Only sustained time will tell whether the recent abandonments among some projects end up as a temporary ideological swing against type systems or a more permanent departure from the language across segments. But given continued rapid user growth across domains, the latter outcome looks fairly unlikely as of now despite occasional hype bubble bursts.
Risks of Dogmatic Technology Stances
Perhaps there’s a bigger insight here beyond TypeScript – on the universal risks of dogmatic rigidity regarding technical choices. As Kent C. Dodds noted earlier, narrow mandates rarely serve engineers well across diverse codebase constraints. Trade-off navigation ends up being far more situational than doctrinaire viewpoints acknowledge.
Very few technologies are optimally suited out-of-the-box for every project situation imaginable. Even a system as meticulously designed as TypeScript – led by the legendary Anders Hejlsberg over 7 years – has been deemed by some as occasionally at odds with JavaScript‘s inherent dynamic, loose flexibility when strictly enforced everywhere.
This is understandable. The needs of a client app can diverge vastly from design parameters guiding lower level runtimes and toolkit engines powering them. JavaScript itself has wisely evolved in a famously incremental style over 25+ years – carefully adding syntax one feature at a time guided by Compatibility, Determinism, and Simplicity principles with a progressive enhancement philosophy favoring runtime resilience.
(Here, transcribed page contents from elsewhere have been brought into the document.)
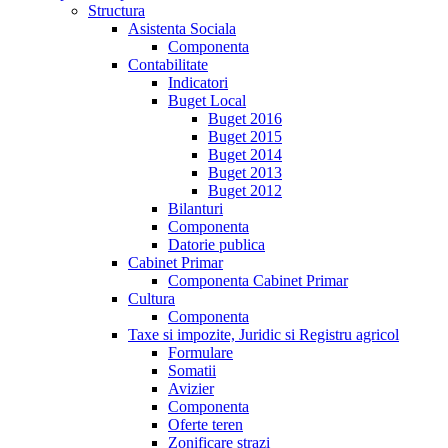
Structura
Asistenta Sociala
Componenta
Contabilitate
Indicatori
Buget Local
Buget 2016
Buget 2015
Buget 2014
Buget 2013
Buget 2012
Bilanturi
Componenta
Datorie publica
Cabinet Primar
Componenta Cabinet Primar
Cultura
Componenta
Taxe si impozite, Juridic si Registru agricol
Formulare
Somatii
Avizier
Componenta
Oferte teren
Zonificare strazi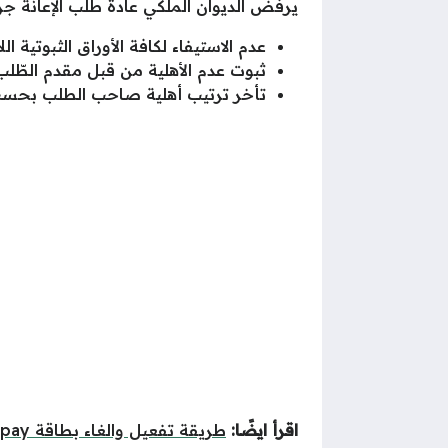
يرفض الديوان الملكي عادةً طلب الإعانة ج
عدم الاستيفاء لكافة الأوراق الثبوتية الل
ثبوت عدم الأهلية من قبل مقدم الطّل
تأخر ترتيب أهلية صاحب الطلب بحسب 
اقرأ ايضًا:
طريقة تفعيل والغاء بطاقة stc pay الرقمية في السعودية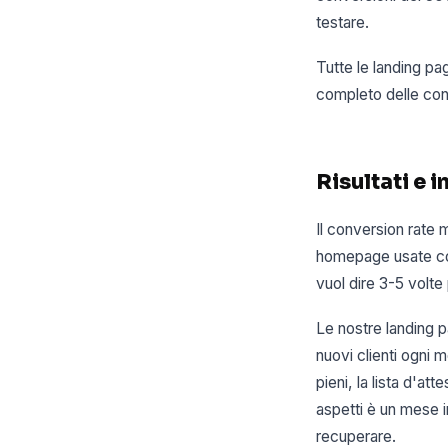
testare.
Tutte le landing pa
completo delle conv
Risultati e 
Il conversion rate
homepage usate come
vuol dire 3-5 volte 
Le nostre landing 
nuovi clienti ogni 
pieni, la lista d'a
aspetti è un mese i
recuperare.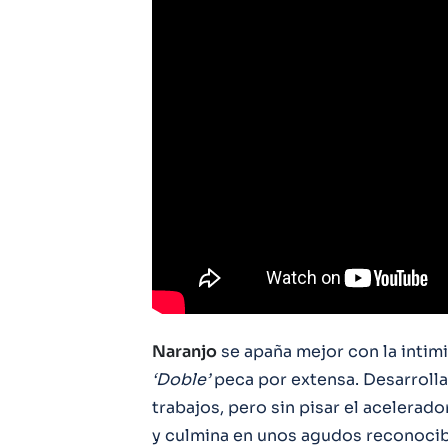
Naranjo
se apaña mejor con la intim
‘Doble’
peca por extensa. Desarrolla 
trabajos, pero sin pisar el acelerado
y culmina en unos agudos reconocibl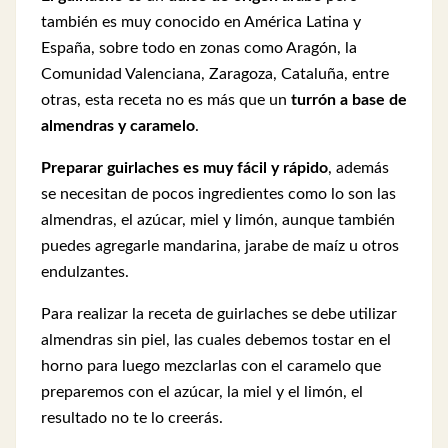
también es muy conocido en América Latina y
España, sobre todo en zonas como Aragón, la
Comunidad Valenciana, Zaragoza, Cataluña, entre
otras, esta receta no es más que un
turrón a base de
almendras y caramelo
.
Preparar guirlaches es muy fácil y rápido
, además
se necesitan de pocos ingredientes como lo son las
almendras, el azúcar, miel y limón, aunque también
puedes agregarle mandarina, jarabe de maíz u otros
endulzantes.
Para realizar la receta de guirlaches se debe utilizar
almendras sin piel, las cuales debemos tostar en el
horno para luego mezclarlas con el caramelo que
preparemos con el azúcar, la miel y el limón, el
resultado no te lo creerás.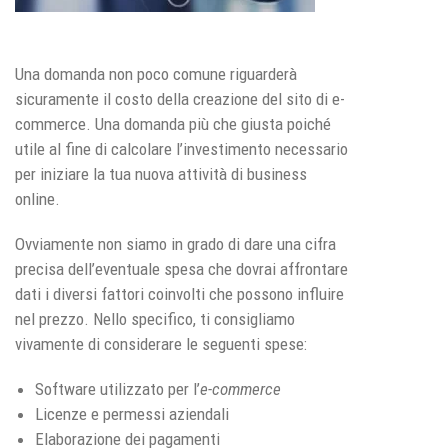
Una domanda non poco comune riguarderà
sicuramente il costo della creazione del sito di e-
commerce. Una domanda più che giusta poiché
utile al fine di calcolare l’investimento necessario
per iniziare la tua nuova attività di business
online.
Ovviamente non siamo in grado di dare una cifra
precisa dell’eventuale spesa che dovrai affrontare
dati i diversi fattori coinvolti che possono influire
nel prezzo. Nello specifico, ti consigliamo
vivamente di considerare le seguenti spese:
Software utilizzato per l’
e-commerce
Licenze e permessi aziendali
Elaborazione dei pagamenti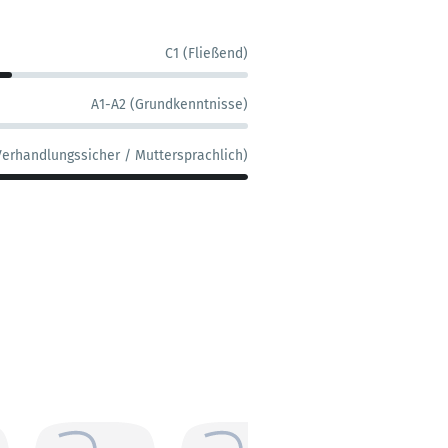
C1 (Fließend)
A1-A2 (Grundkenntnisse)
Verhandlungssicher / Muttersprachlich)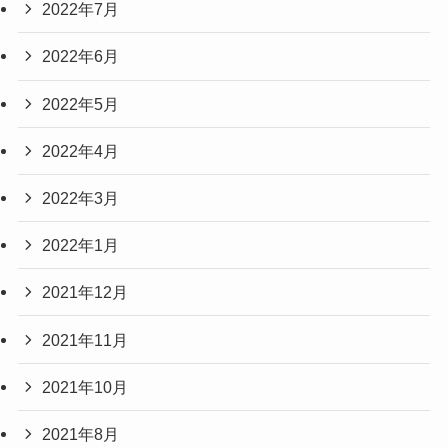
2022年7月
2022年6月
2022年5月
2022年4月
2022年3月
2022年1月
2021年12月
2021年11月
2021年10月
2021年8月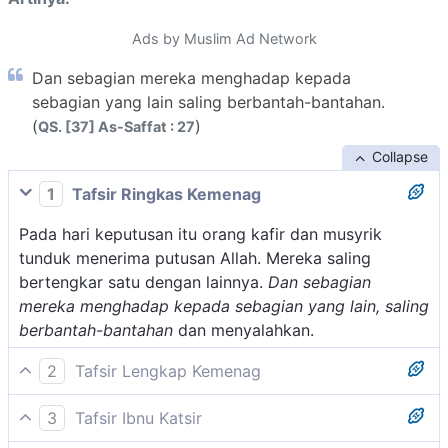
Ads by Muslim Ad Network
Dan sebagian mereka menghadap kepada
sebagian yang lain saling berbantah-bantahan.
(
)
QS. [37] As-Saffat : 27
Collapse
1
Tafsir Ringkas Kemenag
Pada hari keputusan itu orang kafir dan musyrik
tunduk menerima putusan Allah. Mereka saling
bertengkar satu dengan lainnya.
Dan sebagian
mereka menghadap kepada sebagian yang lain, saling
berbantah-bantahan
dan menyalahkan.
2
Tafsir Lengkap Kemenag
Pada hari Kiamat terjadi perdebatan antara pemimpin
3
Tafsir Ibnu Katsir
dengan pengikut-pengikutnya. Para pengikut itu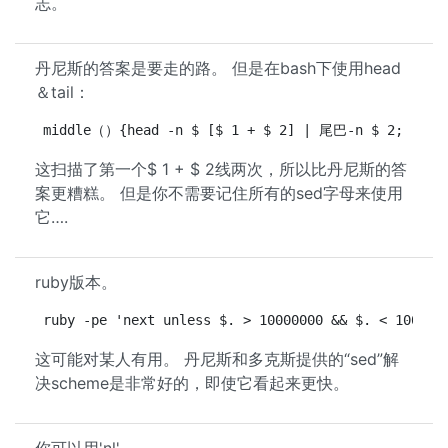
志。
丹尼斯的答案是要走的路。 但是在bash下使用head
＆tail：
这扫描了第一个$ 1 + $ 2线两次，所以比丹尼斯的答
案更糟糕。 但是你不需要记住所有的sed字母来使用
它….
ruby版本。
ruby -pe 'next unless $. > 10000000 && $. < 100000
这可能对某人有用。 丹尼斯和多克斯提供的“sed”解
决scheme是非常好的，即使它看起来更快。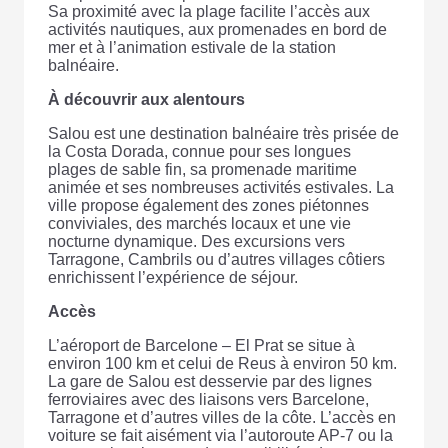
Sa proximité avec la plage facilite l’accès aux
activités nautiques, aux promenades en bord de
mer et à l’animation estivale de la station
balnéaire.
À découvrir aux alentours
Salou est une destination balnéaire très prisée de
la Costa Dorada, connue pour ses longues
plages de sable fin, sa promenade maritime
animée et ses nombreuses activités estivales. La
ville propose également des zones piétonnes
conviviales, des marchés locaux et une vie
nocturne dynamique. Des excursions vers
Tarragone, Cambrils ou d’autres villages côtiers
enrichissent l’expérience de séjour.
Accès
L’aéroport de Barcelone – El Prat se situe à
environ 100 km et celui de Reus à environ 50 km.
La gare de Salou est desservie par des lignes
ferroviaires avec des liaisons vers Barcelone,
Tarragone et d’autres villes de la côte. L’accès en
voiture se fait aisément via l’autoroute AP-7 ou la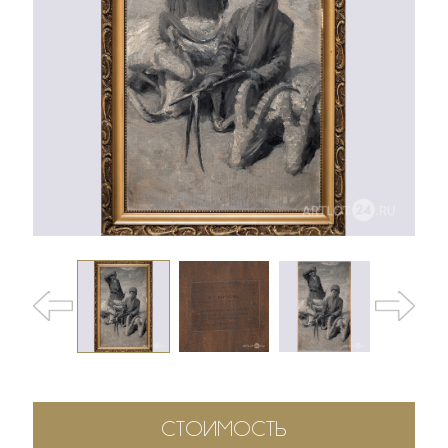
СТОИМОСТЬ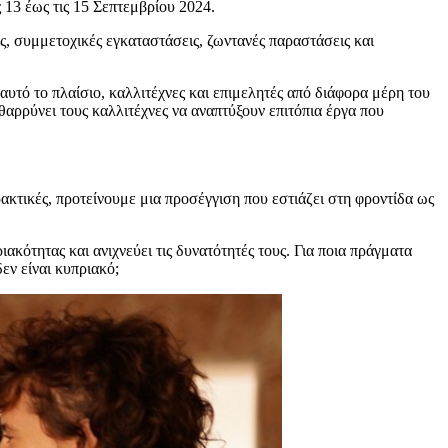
ς 13 έως τις 15 Σεπτεμβρίου 2024.
ις, συμμετοχικές εγκαταστάσεις, ζωντανές παραστάσεις και
ό το πλαίσιο, καλλιτέχνες και επιμελητές από διάφορα μέρη του
αρρύνει τους καλλιτέχνες να αναπτύξουν επιτόπια έργα που
κτικές, προτείνουμε μια προσέγγιση που εστιάζει στη φροντίδα ως
ακότητας και ανιχνεύει τις δυνατότητές τους. Για ποια πράγματα
εν είναι κυπριακό;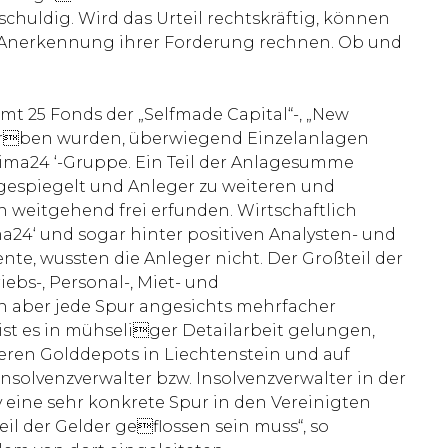
huldig. Wird das Urteil rechtskräftig, können
en Anerkennung ihrer Forderung rechnen. Ob und
 25 Fonds der „Selfmade Capital“-, „New
eworben wurden, überwiegend Einzelanlagen
dima24 ‘-Gruppe. Ein Teil der Anlagesumme
gespiegelt und Anleger zu weiteren und
 weitgehend frei erfunden. Wirtschaftlich
a24‘ und sogar hinter positiven Analysten- und
te, wussten die Anleger nicht. Der Großteil der
iebs-, Personal-, Miet- und
ch aber jede Spur angesichts mehrfacher
st es in mühseliger Detailarbeit gelungen,
eren Golddepots in Liechtenstein und auf
nsolvenzverwalter bzw. Insolvenzverwalter in der
 eine sehr konkrete Spur in den Vereinigten
il der Gelder geflossen sein muss“, so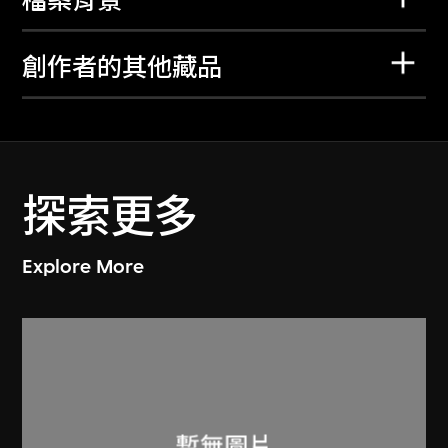
檔案背景
創作者的其他藏品
探索更多
Explore More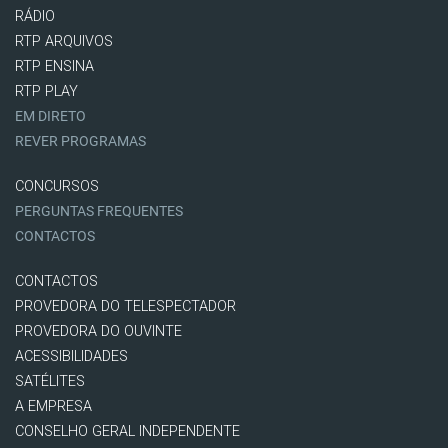
RÁDIO
RTP ARQUIVOS
RTP ENSINA
RTP PLAY
EM DIRETO
REVER PROGRAMAS
CONCURSOS
PERGUNTAS FREQUENTES
CONTACTOS
CONTACTOS
PROVEDORA DO TELESPECTADOR
PROVEDORA DO OUVINTE
ACESSIBILIDADES
SATÉLITES
A EMPRESA
CONSELHO GERAL INDEPENDENTE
Perhaps this serves as a reminder for TypeScript to continue iterating without losing sight of its original spirit as well – growing incrementally forwards not backwards.
Meanwhile when assessing options for our own scenarios, it pays to stay open and avoid clinging to particular tech labels dogmatically just because “everyone is using it”. Follow sound engineering principles not just prescriptive peer pressure. Let regularly updated evidence guide decisions, not hype cycles or habitual patterns alone.
No doubt – TypeScript move fast and broke some things re: JavaScript traditions in its quest of rapid ambition. But it also brought tremendous progress modernizing JS development practices at scale not possible earlier. Its contributions are assured regardless of label durability.
Vetted pragmatism triumphs over dogmatism eventually either way.